Renee Dickens Callan, executive director of student life, also attended the training and offered words of gratitude to each of the students. 

“I want to thank each of you for giving your time and energy in working so diligently to keep the campus as healthy and safe as possible. With help from each of you, I am hopeful for the future of our campus,” said Callan. 

During the training, the 75 students got the opportunity to get to know one another and share their reasons for applying for the position. 

"I love Miami and education is really important to me, along with the safety of my peers and professors. I wanted to help keep Miami safe so we could continue to be at the U while taking the measures needed to make sure COVID doesn’t spread,” said Sawyer Garrity, a sophomore  music therapy major with a minor in psychology and songwriting. 

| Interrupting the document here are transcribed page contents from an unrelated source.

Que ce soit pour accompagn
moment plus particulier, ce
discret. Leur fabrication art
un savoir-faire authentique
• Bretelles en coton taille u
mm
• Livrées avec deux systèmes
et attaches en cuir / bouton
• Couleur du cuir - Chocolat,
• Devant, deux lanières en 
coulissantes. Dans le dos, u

For Ryan Garay, a junior majoring in exercise physiology, this opportunity is a way to make a positive impact in his community. 

“I was excited when I got picked, because I feel like this is a good experience to be able to contribute personally as a pre-med student. It’s a way for me to help during this pandemic, even before I have any certifications in the health field,” he explained. 

Throughout the fall semester, students, faculty, staff, and visitors can expect the presence of public health ambassadors in high-traffic areas including the Student Center Complex, Whitten Learning Center, and Richter Library. They will be there on weekdays between 8 a.m. and 9 p.m. and weekends between noon and 5 p.m. 

In addition to the Public Health Ambassadors Program, the Division of Student Affairs encourages students to report concerns about unsafe behaviors  to ’Canes Care for ’Canes. An online form  can be submitted, anonymously if desired, and University staff members will follow up.